Amukan di Nusa Dewata
Saat meletus, Gunung Agung menimbulkan bencana hebat. Ribuan orang tewas, ratusan ribu lainnya menjadi pengungsi
Data dari Kementerian Sosial (Kemensos) RI, sampai pada Senin (25/9/2017), pengungsi bencana gunung Agung sudah mencapai 60 ribu jiwa. Menurut para ahli vulkanologi, gunung Agung berpotensi meletus dan dikhawatirkan berdampak buruk sebagaimana letusan gunung yang sama pada 54 tahun lampau.
Dalam catatan sejarah Nusantara, amukan gunung yang dikeramatkan di pulau dewata itu sudah terjadi empat kali.Mulai pada tahun 1808, 1821, 1843 dan yang paling dahsyat terjadi pada 18 Februari 1963. Bencana yang berlangsung hingga 1964 itu memakan korban jiwa sekira 1.148 orang.
Saat itu, letusan pertama gunung Agung terdengar pada 18 Februari dengan hanya menyemburkan asap. Enam hari berselang, kawah Gunung Agung mulai meluberkan lava yang turun hingga mencapai jarak 7 kilometer dalam kurun 20 hari berikutnya.
Pada 17 Maret, gunung tersebut bererupsi dengan skala 5 VEI (Indeks Letusan Vulkanis), seraya melontarkan pasir, hingga bebatuan vulkanis mencapai 8-10 kilometer ke udara. Tidak ketinggalan disusul semburan “Wedhus Gembel” alias awan panas.
Fase itu yang menyebabkan kematian nyaris 1.500 orang. Dalam laporan dua ahli geologi dari ITB dan Survei Geologis Indonesia, MT Zen dan Djajadi Hadikusumo pada 1964, turut disebutkan 200 orang lainnya meninggal akibat lahar dingin yang disebabkan hujan deras pasca-erupsi.
“Neraka” di nusa Dewata belum berhenti sampai di situ. Kondisi puluhan ribu pengungsi teramat memprihatinkan.
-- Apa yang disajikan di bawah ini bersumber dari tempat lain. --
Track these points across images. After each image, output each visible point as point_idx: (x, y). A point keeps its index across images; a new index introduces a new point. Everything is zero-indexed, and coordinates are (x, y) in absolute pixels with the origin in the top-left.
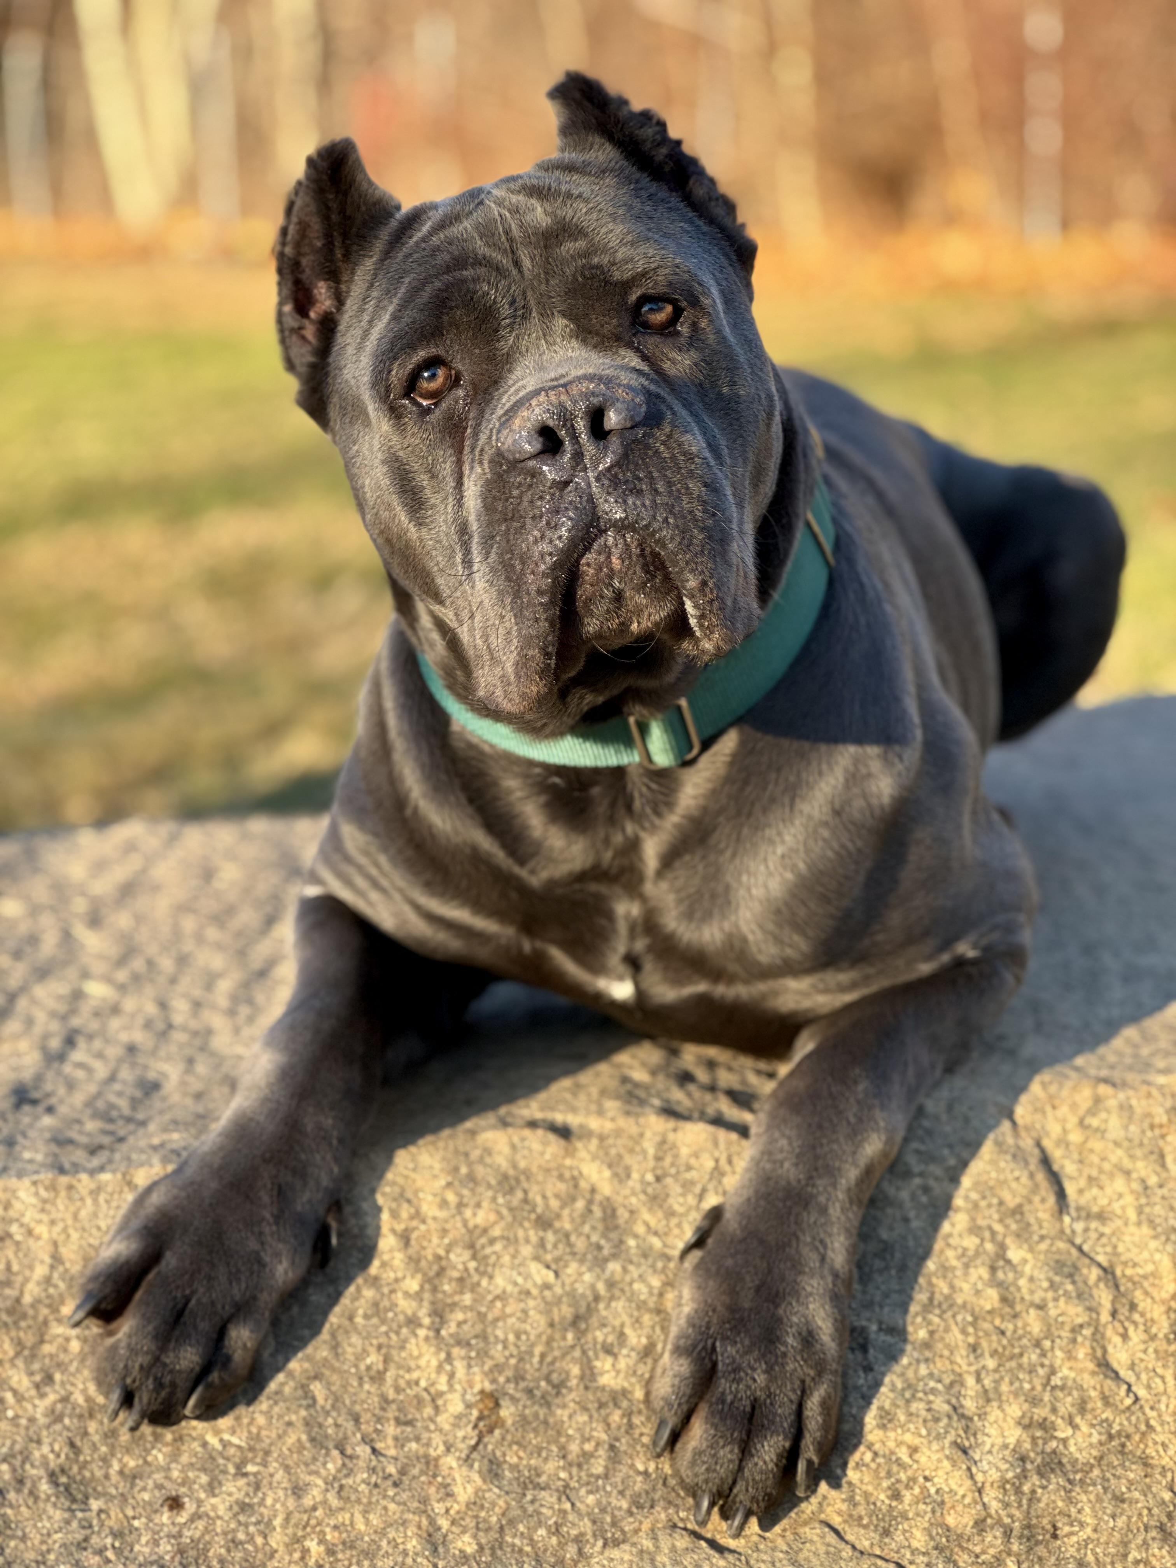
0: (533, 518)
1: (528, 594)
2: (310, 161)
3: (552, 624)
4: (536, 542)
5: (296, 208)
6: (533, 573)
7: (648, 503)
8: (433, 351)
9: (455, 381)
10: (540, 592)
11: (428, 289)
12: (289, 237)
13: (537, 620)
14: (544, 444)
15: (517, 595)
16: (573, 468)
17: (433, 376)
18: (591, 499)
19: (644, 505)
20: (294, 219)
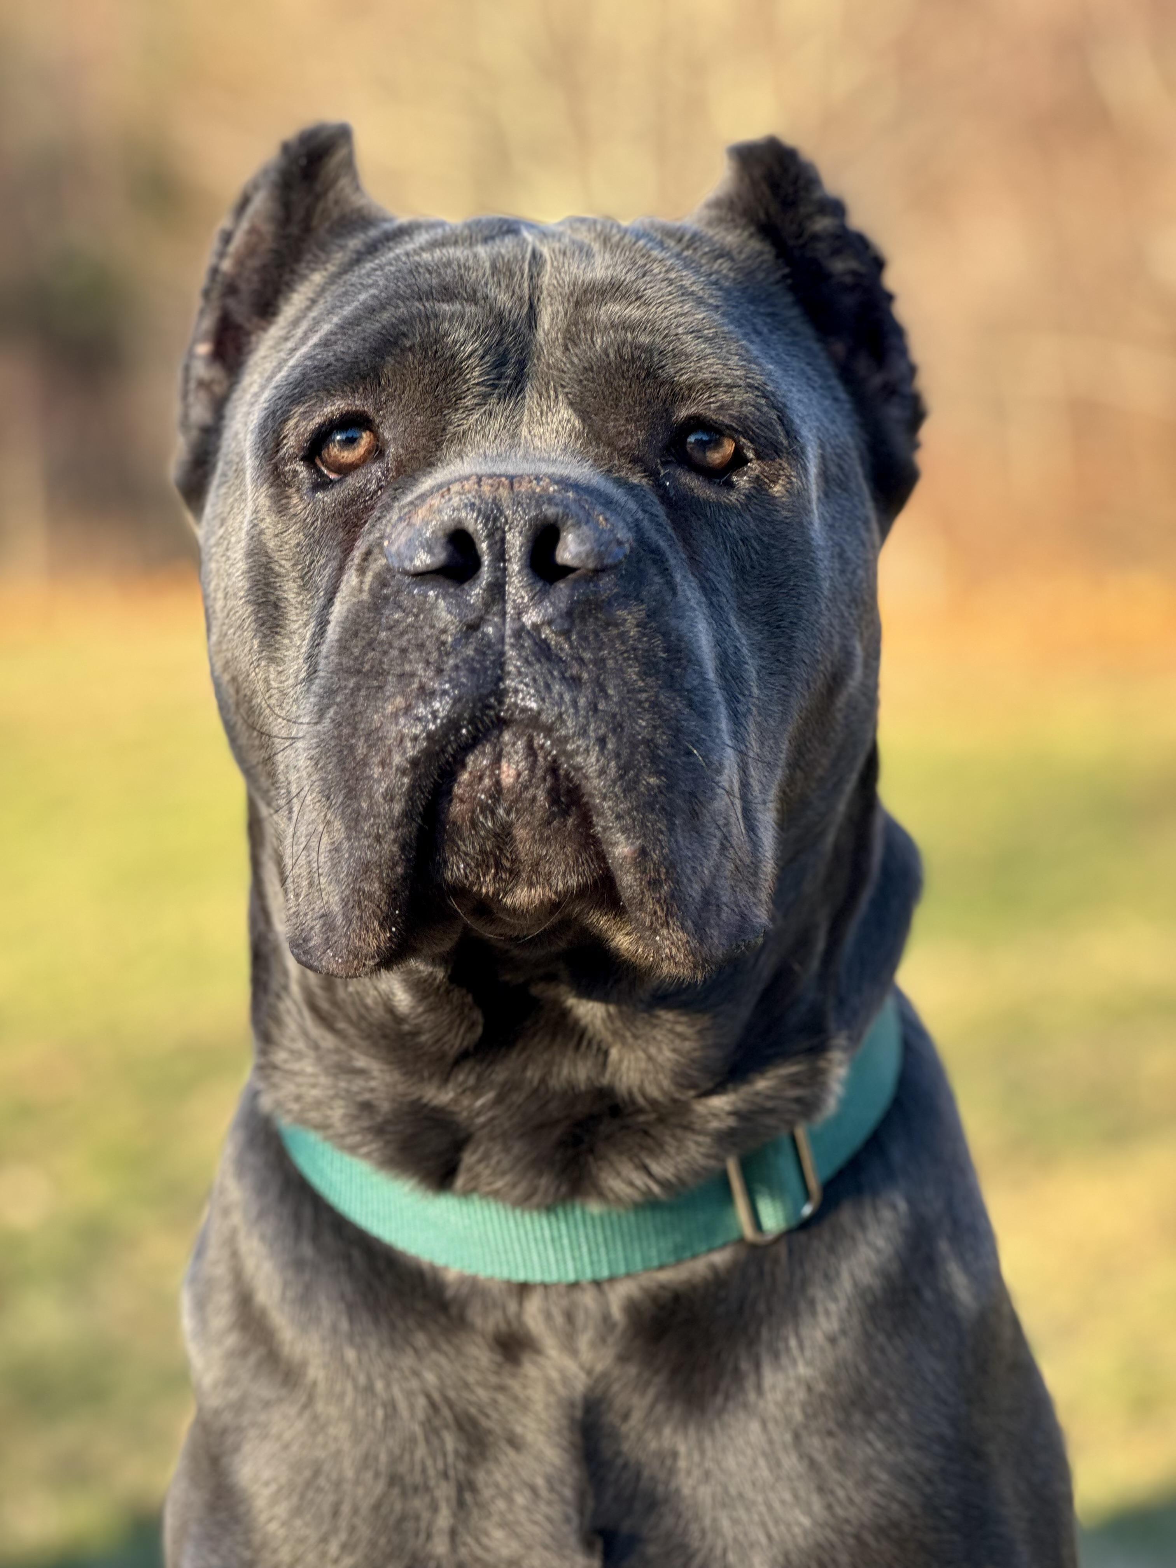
0: (401, 676)
1: (371, 797)
2: (286, 148)
3: (404, 847)
4: (395, 715)
5: (251, 210)
6: (383, 764)
7: (582, 702)
8: (357, 403)
9: (377, 452)
10: (389, 797)
11: (386, 315)
12: (232, 248)
13: (378, 838)
14: (451, 557)
15: (351, 794)
16: (487, 606)
17: (350, 442)
18: (500, 663)
19: (575, 703)
20: (245, 225)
Situasi yang lantas kian memperburuk kondisi ekonomi rakyat di Bali yang sebelum letusan Gunung Agung-pun, tidak bisa dibilang baik.
“Pada Oktober 1963 dilaporkan ada 98.792 pengungsi internal, 15.595 penderita kekurangan gizi yang parah dan 122.743 penderita kekurangan gizi yang sudah gawat,” tulis surat kabar Suara Indonesia 21 Oktober 1963.
Tidak hanya gelombang pengungsian, gelombang pengangguran juga terjadi di mana-mana. Betapa tidak, lahan pertanian sekira 25 ribu hektare musnah dan 100 ribu hektare lainnya takkan lagi bisa digarap dalam jangka waktu tahunan.
“Kami harus memberi makan 85.000 pengungsi dan kami semata-mata tidak punya makanan untuk itu,” cetus Gubernur Bali Bagus Sutedja, sebagaimana dikutip Disaster in Paradise oleh PW Booth, RE Sisson and SW Matthews yang dimuat majalah National Geographic edisi 124 tahun 1963.
Padahal sebelum amukan tersebut, kondisi masyarakat setempat juga sedang tiarap. Geoffrey Robinson dalam Sisi Gelap Pulau Dewata menuliskan, wabah tikus, serangan hama dan gagal panen sudah datang silih berganti sejak 1962 hingga 1965.
“Di desa-desa yang menghasilkan surplus beras pun, petani miskin hanya sedikit makan nasi atau tidak sama sekali. Laporan mengenai kematian akibat kelaparan dan merajalelanya kekurangan gizi kian lazim terbaca di berita-berita koran selepas 1963, walaupun laporan semacam itu di media nasional dibatasi oleh keinginan melestarikan citra tentang Bali yang subur dan harmonis,” tulis Robinson.